Para terminar, solo diré que la vida me dio la oportunidad de ver un juego de béisbol en La Habana. El ambiente de fiesta se sentía, no era similar ni de cerca, pero se sentía. Lo verdaderamente electrizante fue que cuando el pitcher lanzaba la bola la multitud entraba en un silencio total. Un estado de meditación colectiva en el que todos los ojos buscaban a la pelota y su destino al final de cada lanzamiento. Se aplaudían las jugadas interesantes del equipo rival, a la manera del futbol europeo. Nunca vi algo así en México, y de entrada pensé que eso hablaba muy bien del significado del juego en Cuba. Lo que quiero decir, es que pensé que ese conjunto de sucesos les daba una especie de superioridad en el entendimiento del juego. Aunque, sin duda alguna el béisbol en el Caribe cobra tintes religiosos, he llegado a entender que los deportes se manifiestan como fenómenos sociales muy diferentes de país a país, de región a región.

Mi tierra es un lugar donde las bubas del estadio, con secciones achicharradas por el carbón, son indispensables. Una banda sinaloense o un norteño en diferentes accesos de los estadios es cosa de cada temporada. Apretar los dientes y pedirle a dios que no vaya a aparecer tu cara junto a una caricatura en la pantalla gigante es una rutina cotidiana que no respeta entre gente común y famosos.1 La tierra en donde nací, a final de cuentas, es un lugar cálido, donde las fechas en las que comienza la temporada, otoño-invierno, ya son motivo suficiente para celebrar, para salir cada noche después de haber estado encerrado un verano entero para no sufrir el calor. Las botanas bien calientes, y la cerveza bien helada, por costumbre, acompañan el apoyo a los equipos locales. 

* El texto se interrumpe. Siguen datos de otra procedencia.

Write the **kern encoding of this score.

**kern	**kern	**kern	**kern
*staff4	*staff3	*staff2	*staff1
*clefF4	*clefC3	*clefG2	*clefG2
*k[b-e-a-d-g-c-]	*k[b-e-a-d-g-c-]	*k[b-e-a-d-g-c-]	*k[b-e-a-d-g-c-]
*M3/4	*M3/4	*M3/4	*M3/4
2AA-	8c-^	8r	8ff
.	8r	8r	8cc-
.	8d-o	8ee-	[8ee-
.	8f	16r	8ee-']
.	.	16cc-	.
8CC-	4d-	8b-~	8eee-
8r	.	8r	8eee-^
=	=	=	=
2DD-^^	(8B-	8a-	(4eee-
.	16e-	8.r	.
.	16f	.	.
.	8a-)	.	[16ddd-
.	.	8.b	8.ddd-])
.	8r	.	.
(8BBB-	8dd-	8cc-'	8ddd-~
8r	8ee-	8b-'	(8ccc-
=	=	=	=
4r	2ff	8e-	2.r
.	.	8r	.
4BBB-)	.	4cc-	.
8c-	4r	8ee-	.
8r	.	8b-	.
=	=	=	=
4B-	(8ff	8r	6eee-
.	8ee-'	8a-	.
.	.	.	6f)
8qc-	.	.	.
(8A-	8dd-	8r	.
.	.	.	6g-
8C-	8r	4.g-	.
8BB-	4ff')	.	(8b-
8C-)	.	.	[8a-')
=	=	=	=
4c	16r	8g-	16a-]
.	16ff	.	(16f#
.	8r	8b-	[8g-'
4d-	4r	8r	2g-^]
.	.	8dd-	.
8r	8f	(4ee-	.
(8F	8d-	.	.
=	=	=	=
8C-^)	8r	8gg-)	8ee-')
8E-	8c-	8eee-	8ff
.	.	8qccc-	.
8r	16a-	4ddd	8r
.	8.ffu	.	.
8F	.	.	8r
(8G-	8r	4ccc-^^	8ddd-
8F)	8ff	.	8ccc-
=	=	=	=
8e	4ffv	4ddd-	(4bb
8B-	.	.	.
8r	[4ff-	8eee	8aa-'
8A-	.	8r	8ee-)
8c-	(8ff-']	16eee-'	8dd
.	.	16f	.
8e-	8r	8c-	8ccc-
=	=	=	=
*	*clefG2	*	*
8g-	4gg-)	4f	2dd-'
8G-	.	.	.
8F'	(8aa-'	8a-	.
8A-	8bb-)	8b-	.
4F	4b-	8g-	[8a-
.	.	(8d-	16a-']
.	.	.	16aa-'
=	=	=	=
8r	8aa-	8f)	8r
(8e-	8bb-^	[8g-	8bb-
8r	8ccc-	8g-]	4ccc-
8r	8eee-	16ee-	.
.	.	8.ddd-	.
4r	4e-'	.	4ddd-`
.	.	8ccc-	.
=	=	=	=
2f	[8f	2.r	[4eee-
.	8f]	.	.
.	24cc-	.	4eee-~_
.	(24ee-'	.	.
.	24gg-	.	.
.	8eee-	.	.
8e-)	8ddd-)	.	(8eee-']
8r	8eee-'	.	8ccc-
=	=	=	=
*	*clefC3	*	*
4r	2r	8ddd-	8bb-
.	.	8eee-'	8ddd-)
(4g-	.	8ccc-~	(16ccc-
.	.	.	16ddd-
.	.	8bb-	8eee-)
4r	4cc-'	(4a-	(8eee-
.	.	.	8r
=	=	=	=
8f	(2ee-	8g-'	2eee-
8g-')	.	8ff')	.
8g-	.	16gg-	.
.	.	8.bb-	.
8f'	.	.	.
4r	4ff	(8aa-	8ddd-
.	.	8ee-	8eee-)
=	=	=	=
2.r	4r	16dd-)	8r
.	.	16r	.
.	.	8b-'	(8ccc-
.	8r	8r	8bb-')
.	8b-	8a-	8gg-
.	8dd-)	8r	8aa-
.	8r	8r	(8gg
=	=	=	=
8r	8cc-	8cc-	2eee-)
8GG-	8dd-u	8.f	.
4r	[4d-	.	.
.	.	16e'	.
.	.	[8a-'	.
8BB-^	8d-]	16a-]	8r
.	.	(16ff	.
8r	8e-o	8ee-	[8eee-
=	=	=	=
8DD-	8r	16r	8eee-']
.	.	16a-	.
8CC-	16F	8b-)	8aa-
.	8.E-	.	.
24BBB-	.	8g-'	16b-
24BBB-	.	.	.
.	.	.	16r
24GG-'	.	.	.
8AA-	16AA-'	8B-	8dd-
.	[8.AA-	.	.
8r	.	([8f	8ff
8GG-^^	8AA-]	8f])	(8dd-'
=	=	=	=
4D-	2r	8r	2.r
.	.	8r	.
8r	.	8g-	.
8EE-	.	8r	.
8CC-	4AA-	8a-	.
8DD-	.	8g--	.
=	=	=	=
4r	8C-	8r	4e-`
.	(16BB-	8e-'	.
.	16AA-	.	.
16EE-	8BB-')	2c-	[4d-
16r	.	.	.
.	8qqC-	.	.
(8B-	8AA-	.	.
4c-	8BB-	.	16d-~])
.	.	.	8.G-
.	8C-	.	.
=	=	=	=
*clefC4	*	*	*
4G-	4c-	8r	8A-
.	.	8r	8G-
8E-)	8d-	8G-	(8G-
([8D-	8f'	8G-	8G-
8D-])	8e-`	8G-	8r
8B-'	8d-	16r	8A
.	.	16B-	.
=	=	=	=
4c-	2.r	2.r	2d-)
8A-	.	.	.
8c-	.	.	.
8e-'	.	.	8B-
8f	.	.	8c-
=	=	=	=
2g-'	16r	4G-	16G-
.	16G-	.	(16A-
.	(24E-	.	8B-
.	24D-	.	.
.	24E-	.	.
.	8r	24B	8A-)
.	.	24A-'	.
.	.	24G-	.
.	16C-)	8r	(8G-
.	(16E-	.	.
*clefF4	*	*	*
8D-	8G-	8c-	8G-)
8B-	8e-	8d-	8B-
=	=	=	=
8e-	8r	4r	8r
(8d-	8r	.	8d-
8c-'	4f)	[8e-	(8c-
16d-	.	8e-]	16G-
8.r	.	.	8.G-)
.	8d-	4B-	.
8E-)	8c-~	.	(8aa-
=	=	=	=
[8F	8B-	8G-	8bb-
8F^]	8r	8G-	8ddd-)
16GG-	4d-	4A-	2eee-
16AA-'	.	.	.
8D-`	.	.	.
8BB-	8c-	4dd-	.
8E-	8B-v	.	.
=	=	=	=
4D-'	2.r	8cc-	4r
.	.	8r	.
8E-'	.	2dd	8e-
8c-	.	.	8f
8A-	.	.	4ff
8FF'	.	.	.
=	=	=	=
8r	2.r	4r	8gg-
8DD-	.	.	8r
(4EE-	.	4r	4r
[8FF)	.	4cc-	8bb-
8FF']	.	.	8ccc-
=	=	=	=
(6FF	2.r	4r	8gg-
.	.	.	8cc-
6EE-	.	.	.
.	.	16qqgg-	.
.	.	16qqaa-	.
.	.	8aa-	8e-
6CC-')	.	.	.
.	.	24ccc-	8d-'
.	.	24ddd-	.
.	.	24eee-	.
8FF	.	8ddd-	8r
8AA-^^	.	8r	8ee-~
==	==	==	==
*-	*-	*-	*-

Una afición divertida que combina las experiencias de concierto de banda, asistencia a evento deportivo, degustación de carnes frías, mariscos y cerveza, es un escándalo para algunos. Para nosotros, quienes componemos la cultura del Pacífico Norte, que va desde Mazatlán hasta Tijuana,2 tan solo es un día más en la temporada regular de la Liga. Dios no quiera que nos civilicemos un día y empecemos a comer guisos.3 Para nosotros, el silencio de la grada solo se presenta entre los segundos que hay después de un buen hit y la llegada de la pelota al guante del rival, al césped o al exterior de la barda. Después, la fiesta siempre continúa. Adentro y afuera de los estadios. Siempre. Nadie nos robará la alegría.

  1. Véase el caso de Lupillo Rivera, quien apareció junto a una foto de Belinda en la pantalla del estadio de los Tomateros de Culiacán a la par de una canción de la cantante. Posteriormente, suena una estrofa de una canción del propio Rivera que dice “Despreciado me voy…”. Todo esto en el contexto de su ruptura como pareja sentimental.
  2. Posiblemente esto se extienda hasta San José, California, y todo el Bay Area, circundante a San Francisco y Oakland, con una serie de matices y prenociones que no voy a discutir en este ensayo.
  3. Las implicaciones de esta declaración las he tratado en otros textos, pero que se sepa que soy un defensor de la barbarie. A saber: la carne asada y expresiones culturales norteñas varias.